══ Listed records ══
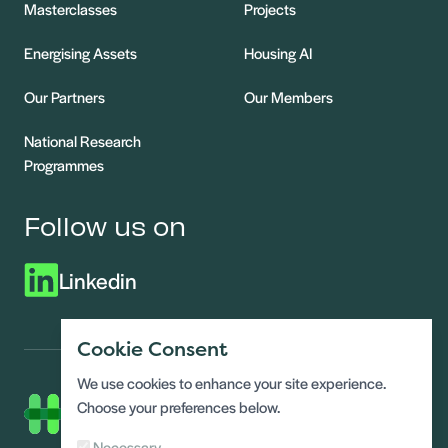
Masterclasses
Projects
Energising Assets
Housing AI
Our Partners
Our Members
National Research
Programmes
Follow us on
Linkedin
Cookie Consent
We use cookies to enhance your site experience.
Choose your preferences below.
Necessary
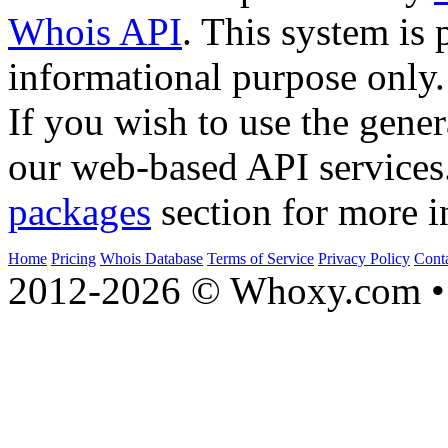
Whois API
. This system is 
informational purpose only.
If you wish to use the gener
our web-based API services
packages
section for more i
Home
Pricing
Whois Database
Terms of Service
Privacy Policy
Cont
2012-2026 © Whoxy.com • 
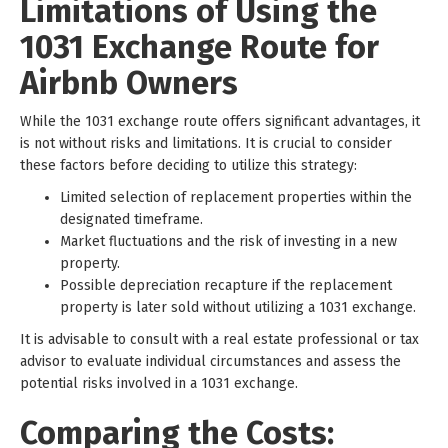
Limitations of Using the
1031 Exchange Route for
Airbnb Owners
While the 1031 exchange route offers significant advantages, it
is not without risks and limitations. It is crucial to consider
these factors before deciding to utilize this strategy:
Limited selection of replacement properties within the
designated timeframe.
Market fluctuations and the risk of investing in a new
property.
Possible depreciation recapture if the replacement
property is later sold without utilizing a 1031 exchange.
It is advisable to consult with a real estate professional or tax
advisor to evaluate individual circumstances and assess the
potential risks involved in a 1031 exchange.
Comparing the Costs:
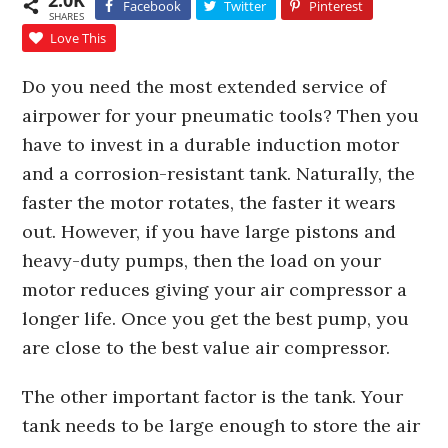
2.0K
Facebook
Twitter
Pinterest
SHARES
Love This
Do you need the most extended service of
airpower for your pneumatic tools? Then you
have to invest in a durable induction motor
and a corrosion-resistant tank. Naturally, the
faster the motor rotates, the faster it wears
out. However, if you have large pistons and
heavy-duty pumps, then the load on your
motor reduces giving your air compressor a
longer life. Once you get the best pump, you
are close to the best value air compressor.
The other important factor is the tank. Your
tank needs to be large enough to store the air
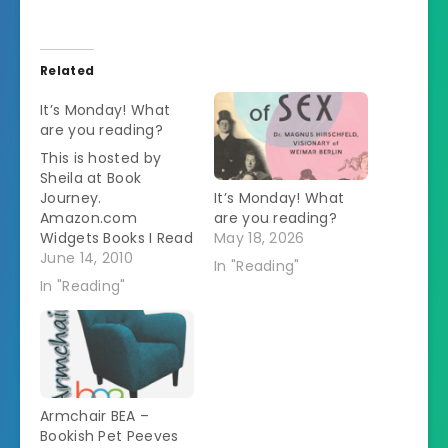
Related
It’s Monday! What
are you reading?
This is hosted by
Sheila at Book
Journey.
It’s Monday! What
Amazon.com
are you reading?
Widgets Books I Read
May 18, 2026
This Week: Not Less
June 14, 2010
In "Reading"
Than Gods by Kage
In "Reading"
Baker This is part of
a series. I didn't know
that when I checked
it out or I wouldn't
have read it. I don't
like starting in the
Armchair BEA –
middle.…
Bookish Pet Peeves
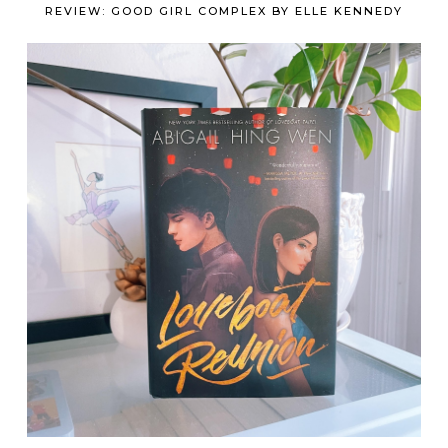
REVIEW: GOOD GIRL COMPLEX BY ELLE KENNEDY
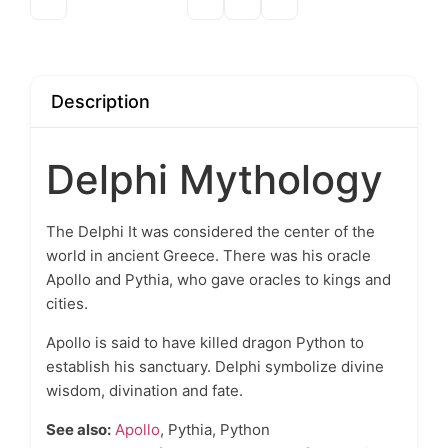
Description
Delphi Mythology
The
Delphi
It was considered the center of the
world in ancient Greece. There was his oracle
Apollo
and Pythia, who gave oracles to kings and
cities.
Apollo is said to have killed dragon Python to
establish his sanctuary. Delphi symbolize divine
wisdom, divination and fate.
See also:
Apollo
, Pythia, Python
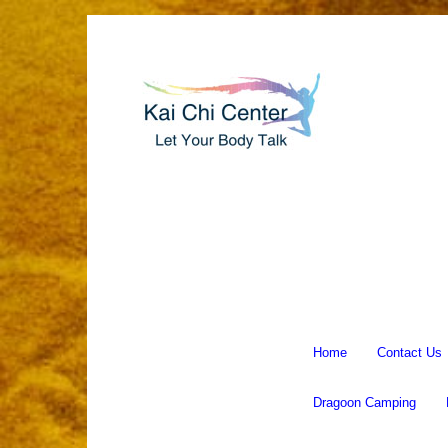
Home
Contact Us
Dragoon Camping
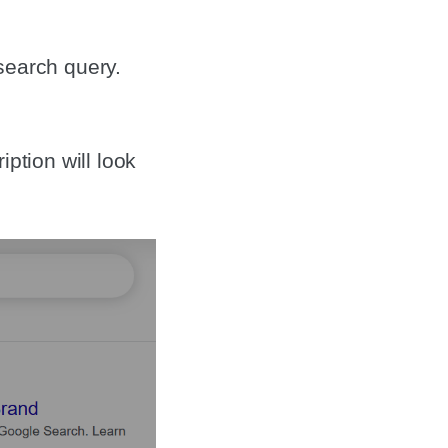
search query.
ption will look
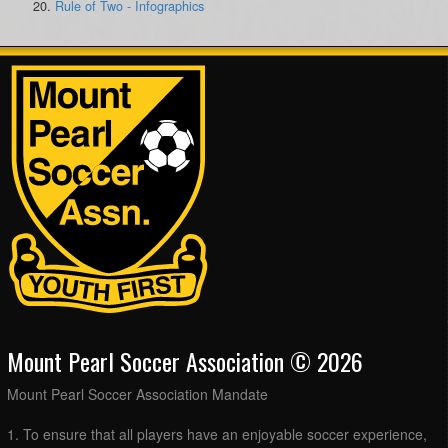
Rule of Two - Infographics
Mount Pearl Soccer Association © 2026
Mount Pearl Soccer Association Mandate
1. To ensure that all players have an enjoyable soccer experience,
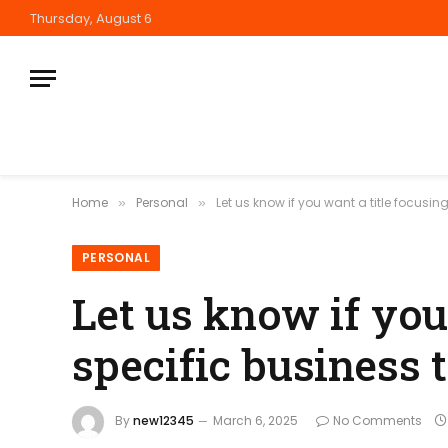
Thursday, August 6
Home
Personal
Let us know if you want a title focusin
»
»
PERSONAL
Let us know if you
specific business t
By
new12345
March 6, 2025
No Comments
═══
**Problem statement:** Express every line of text read from the listing above as a numbered list, one line per item. Skip blank lines and leave out the pictures.

**Output of the exercise:**
1. Masterclasses
2. Projects
3. Energising Assets
4. Housing AI
5. Our Partners
6. Our Members
7. National Research
8. Programmes
9. Follow us on
10. Linkedin
11. Cookie Consent
12. We use cookies to enhance your site experience.
13. Choose your preferences below.
14. Necessary
15. Whois API
16. . This system is 
17. informational purpose only.
18. If you wish to use the gener
19. our web-based API services
20. packages
21. section for more i
22. Home
23. Pricing
24. Whois Database
25. Terms of Service
26. Privacy Policy
27. Cont
28. 2012-2026 © Whoxy.com • 
29. Limitations of Using the
30. 1031 Exchange Route for
31. Airbnb Owners
32. While the 1031 exchange route offers significant advantages, it
33. is not without risks and limitations. It is crucial to consider
34. these factors before deciding to utilize this strategy:
35. Limited selection of replacement properties within the
36. designated timeframe.
37. Market fluctuations and the risk of investing in a new
38. property.
39. Possible depreciation recapture if the replacement
40. property is later sold without utilizing a 1031 exchange.
41. It is advisable to consult with a real estate professional or tax
42. advisor to evaluate individual circumstances and assess the
43. potential risks involved in a 1031 exchange.
44. Comparing the Costs:
45. 2.0K
46. Facebook
47. Twitter
48. Pinterest
49. SHARES
50. Love This
51. Do you need the most extended service of
52. airpower for your pneumatic tools? Then you
53. have to invest in a durable induction motor
54. and a corrosion-resistant tank. Naturally, the
55. faster the motor rotates, the faster it wears
56. out. However, if you have large pistons and
57. heavy-duty pumps, then the load on your
58. motor reduces giving your air compressor a
59. longer life. Once you get the best pump, you
60. are close to the best value air compressor.
61. The other important factor is the tank. Your
62. tank needs to be large enough to store the air
63. Related
64. It’s Monday! What
65. are you reading?
66. This is hosted by
67. Sheila at Book
68. Journey.
69. It’s Monday! What
70. Amazon.com
71. are you reading?
72. Widgets Books I Read
73. May 18, 2026
74. This Week: Not Less
75. June 14, 2010
76. In "Reading"
77. Than Gods by Kage
78. In "Reading"
79. Baker This is part of
80. a series. I didn't know
81. that when I checked
82. it out or I wouldn't
83. have read it. I don't
84. like starting in the
85. Armchair BEA –
86. middle.…
87. Bookish Pet Peeves
88. REVIEW: GOOD GIRL COMPLEX BY ELLE KENNEDY
89. Description
90. Delphi Mythology
91. The
92. Delphi
93. It was considered the center of the
94. world in ancient Greece. There was his oracle
95. Apollo
96. and Pythia, who gave oracles to kings and
97. cities.
98. Apollo is said to have killed dragon Python to
99. establish his sanctuary. Delphi symbolize divine
100. wisdom, divination and fate.
101. See also:
102. Apollo
103. , Pythia, Python
104. Home
105. Contact Us
106. Dragoon Camping
107. search query.
108. ption will look
109. Rule of Two - Infographics
110. Mount Pearl Soccer Association © 2026
111. Mount Pearl Soccer Association Mandate
112. 1. To ensure that all players have an enjoyable soccer experience,
113. Thursday, August 6
114. Home
115. Personal
116. Let us know if you want a title focusin
117. »
118. »
119. PERSONAL
120. Let us know if you
121. specific business t
122. By
123. new12345
124. March 6, 2025
125. No Comments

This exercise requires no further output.